The development of amorphous solid dispersions (ASDs) is one way to overcome the bioavailability challenges of poorly water-soluble active pharmaceutical ingredients (APIs). An important consideration with ASD systems is that crystallization can occur during preparation, storage, and dissolution, thus reducing their bioavailability advantage. Currently, it is unclear whether the dissolution characteristics of the polymer carrier affects the dissolution performance of ASDs with intrinsic crystallization. Our aim was to differentiate the impact of a minor amount of intrinsic crystallinity (up to 10%) within soluble and insoluble carriers on ASD performance, using the area under the curve (AUC) values of non-sink dissolution profiles as a measure of dissolution performance that can inform in vivo bioavailability.

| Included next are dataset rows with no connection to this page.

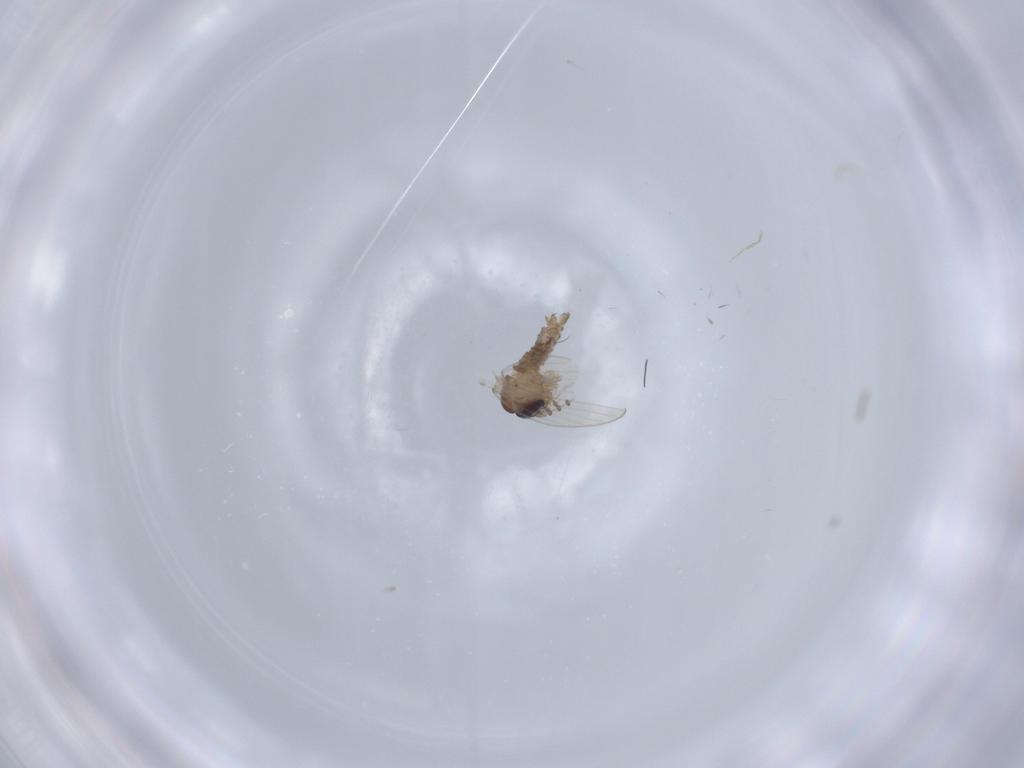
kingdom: Animalia
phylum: Arthropoda
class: Insecta
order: Diptera
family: Psychodidae
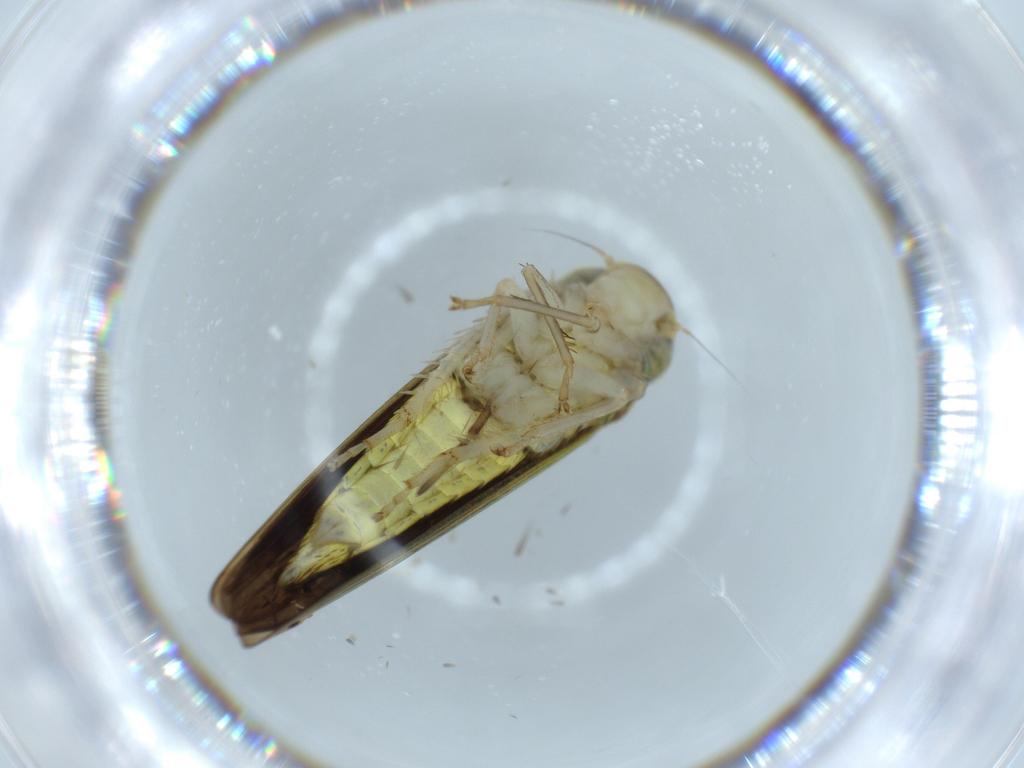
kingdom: Animalia
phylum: Arthropoda
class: Insecta
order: Hemiptera
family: Cicadellidae
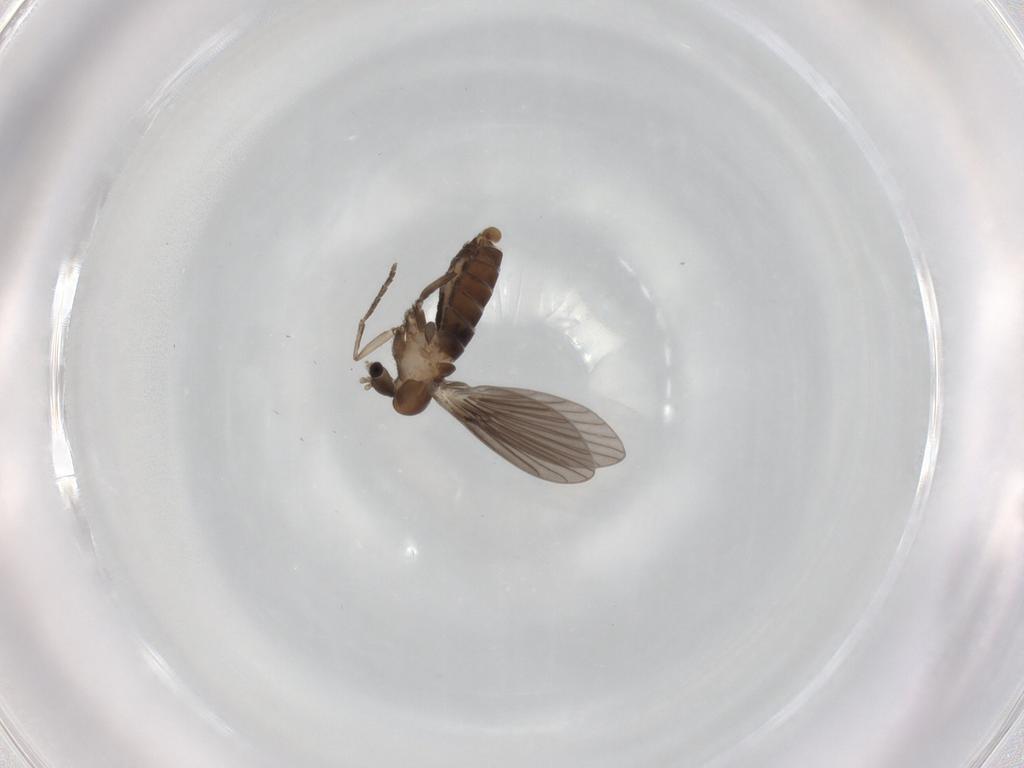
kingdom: Animalia
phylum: Arthropoda
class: Insecta
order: Diptera
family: Psychodidae
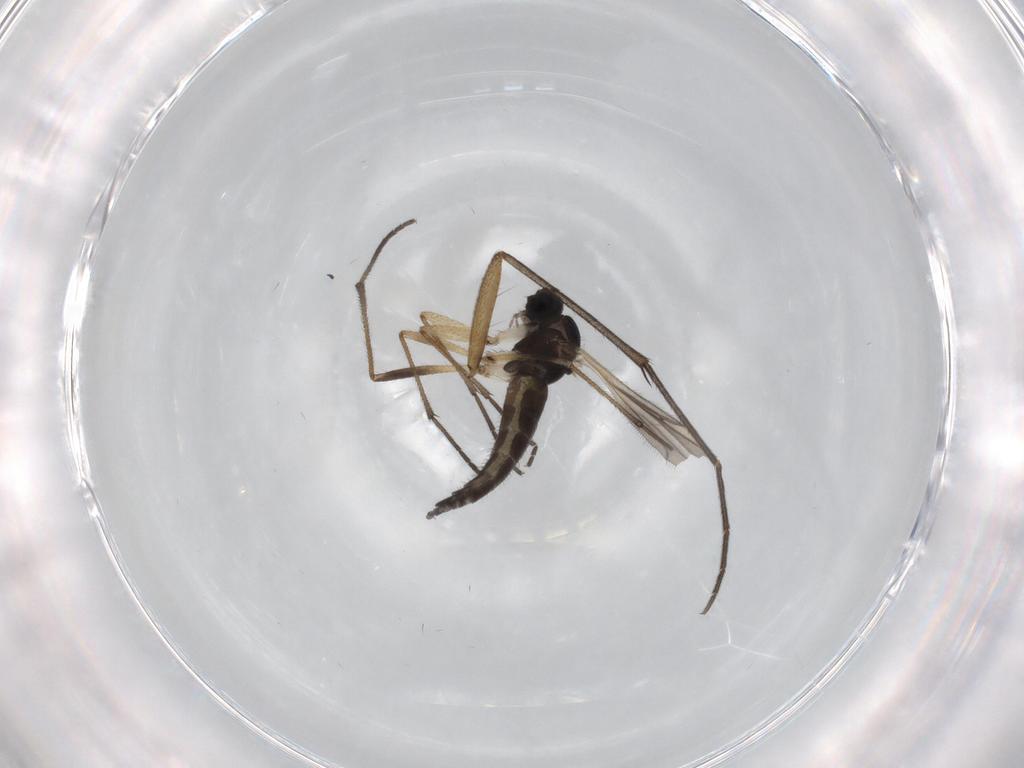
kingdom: Animalia
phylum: Arthropoda
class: Insecta
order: Diptera
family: Sciaridae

In order to discern such differences, itraconazole (ITZ) ASDs were prepared by Hot Melt Extrusion (HME) with 50% (w/w) drug loading. PVP K12 and HPMCAS were used as the soluble and insoluble carriers in pH 1.2 dissolution media, respectively. Dissolution was also conducted in pH 6.8 buffer, wherein HPMCAS becomes soluble, to cross-validate experimental observations. Crystalline content was determined by differential scanning calorimetry (DSC) prior to dissolution. Soluble polymers differed from insoluble polymers in that crystals formed during processing and storage were released during dissolution which can undergo further growth causing a sharp decline in drug concentration in the dissolution medium. This led to a significant decrease in the AUC for soluble ASDs containing intrinsic crystallinity. In contrast, insoluble polymer carriers did not release the intrinsically formed crystals and the impact of subsequent crystal growth on dissolution performance was minimal for insoluble ASD systems. Furthermore, physical mixtures with spiked crystallinity were only found to reflect the dissolution performance of soluble ASDs exhibiting intrinsic crystallinity. Thus, in considering the impact of intrinsic crystallinity on ASD performance, the nature of the polymeric carrier in terms of solubility characteristics needs to be taken into account as there is significantly more variation in AUC with soluble carriers than insoluble carriers exhibiting intrinsic crystallinity.